In this guest post for Europeana's Art Nouveau season, Dr. Piotr Kopszak, Curator at the National Museum of Warsaw, tells us about the artist Władysław Podkowiński and the scandal surrounding his painting Szał (Frenzy).
Stylistic change has always fascinated art historians and it is often difficult to pinpoint the precise moment when change occurs.
However, this is not the case with the birth of Art Nouveau in Poland, known as modernizm or Młoda Polska ‘Young Poland’. The eruption of Young Poland took place when a painting entitled Szał (Frenzy) by the Warsaw artist Władysław Podkowiński was exhibited in the city’s Zachęta gallery on 18 March 1894.
The monumental composition of Frenzy depicts a naked woman seating on an agitated black horse, clinging onto its neck as the animal bares its teeth and flares its nostrils. Her eyes are shut and her abundant hair blends with the horse's mane.
The painting’s display was met with an atmosphere of scandal and sensation, lending it public notoriety. On the first day of the exhibition, a thousand people saw it; in the first month, twelve thousand. The painting itself was a scandal but the artist himself decided to end its exhibition with one more.
On the morning of 23 April 1894, Podkowiński entered the Zachęta gallery, asked for a ladder and, in front of stunned gallery visitors, slashed the painting with a knife.
Later accounts differ in their portrayal of Podkowiński‘s mood: some say that he was entirely calm, whilst others say he was "possessed by a demon of destruction".
This dramatic event took place less than a year before the artist’s death at the age of just 28. In addition to its lurid subject matter, contemporary gossip whispered that Frenzy that it referred to Podkowiński's romance with one of Warsaw’s aristocratic ladies, despite a firm denial from the parties concerned.
The painting's exhibition developed into a media event, particularly after Podkowiński gave interviews to the press describing his emotions when he slashed the the painting.
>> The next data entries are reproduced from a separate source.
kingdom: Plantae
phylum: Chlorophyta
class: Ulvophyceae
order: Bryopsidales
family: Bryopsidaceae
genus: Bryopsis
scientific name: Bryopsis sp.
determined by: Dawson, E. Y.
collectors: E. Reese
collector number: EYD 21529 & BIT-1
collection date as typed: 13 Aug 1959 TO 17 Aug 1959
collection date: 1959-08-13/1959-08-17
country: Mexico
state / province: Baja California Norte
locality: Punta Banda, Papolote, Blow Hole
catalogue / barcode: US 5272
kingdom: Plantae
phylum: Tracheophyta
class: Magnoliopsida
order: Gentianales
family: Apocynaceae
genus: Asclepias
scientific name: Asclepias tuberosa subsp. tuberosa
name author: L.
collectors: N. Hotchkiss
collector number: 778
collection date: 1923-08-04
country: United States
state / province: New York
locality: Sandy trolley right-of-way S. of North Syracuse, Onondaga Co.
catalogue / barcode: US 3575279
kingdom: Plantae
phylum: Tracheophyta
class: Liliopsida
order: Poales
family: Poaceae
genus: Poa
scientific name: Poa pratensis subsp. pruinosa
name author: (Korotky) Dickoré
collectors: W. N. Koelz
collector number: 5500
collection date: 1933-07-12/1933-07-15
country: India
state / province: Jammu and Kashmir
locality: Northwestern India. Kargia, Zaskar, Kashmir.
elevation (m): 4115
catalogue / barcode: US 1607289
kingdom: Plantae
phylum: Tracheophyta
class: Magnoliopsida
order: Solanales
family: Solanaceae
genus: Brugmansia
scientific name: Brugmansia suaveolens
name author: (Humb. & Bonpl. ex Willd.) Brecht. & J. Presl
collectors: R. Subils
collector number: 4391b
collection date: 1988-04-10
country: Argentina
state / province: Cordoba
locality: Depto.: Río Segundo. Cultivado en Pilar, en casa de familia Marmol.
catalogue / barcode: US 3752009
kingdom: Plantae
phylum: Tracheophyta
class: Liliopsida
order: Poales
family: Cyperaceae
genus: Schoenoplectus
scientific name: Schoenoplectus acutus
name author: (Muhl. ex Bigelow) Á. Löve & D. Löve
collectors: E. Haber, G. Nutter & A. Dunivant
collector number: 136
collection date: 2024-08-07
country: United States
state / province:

One might speculate that this sequence of events had in fact been set up deliberately. The idea of artistic scandal would surely not have been unfamiliar to Podkowiński, whose earlier work such as Ladies at Billiards and The Dance of Skeletons had flirted with controversial subjects.
Contemporary coverage in the Warsaw Courier, 1894. University of Warsaw Library.
The scandal surrounding Frenzy obscured important aspects of the painting, such as its link to iconographic tradition going back to the Middle Ages. Unusual as it was, Frenzy was not without parallels elsewhere in the arts. Its proto-expressionist character was very much in tune with contemporary developments in Polish literature and poetry.
A group of Polish writers later called ‘Without Doctrine’, in reference to Henryk Sienkiewicz’s book Without Dogma, began, in tune with rising interest in neurosis in America and Europe, to explore the domain of unbalanced emotional life. A fascination with neurotic states is visible in many other works and themes of decadence were emerging in the work of Polish poets such as Lange, Przesmycki, Kasprowicz and others. A Warsaw art critic, discussing Podkowiński’s earlier Impressionist works, called Impressionism "decadent colourism", thereby making a connection to literature.
It’s no wonder that the exhibition of Frenzy became such a turning point in Polish art.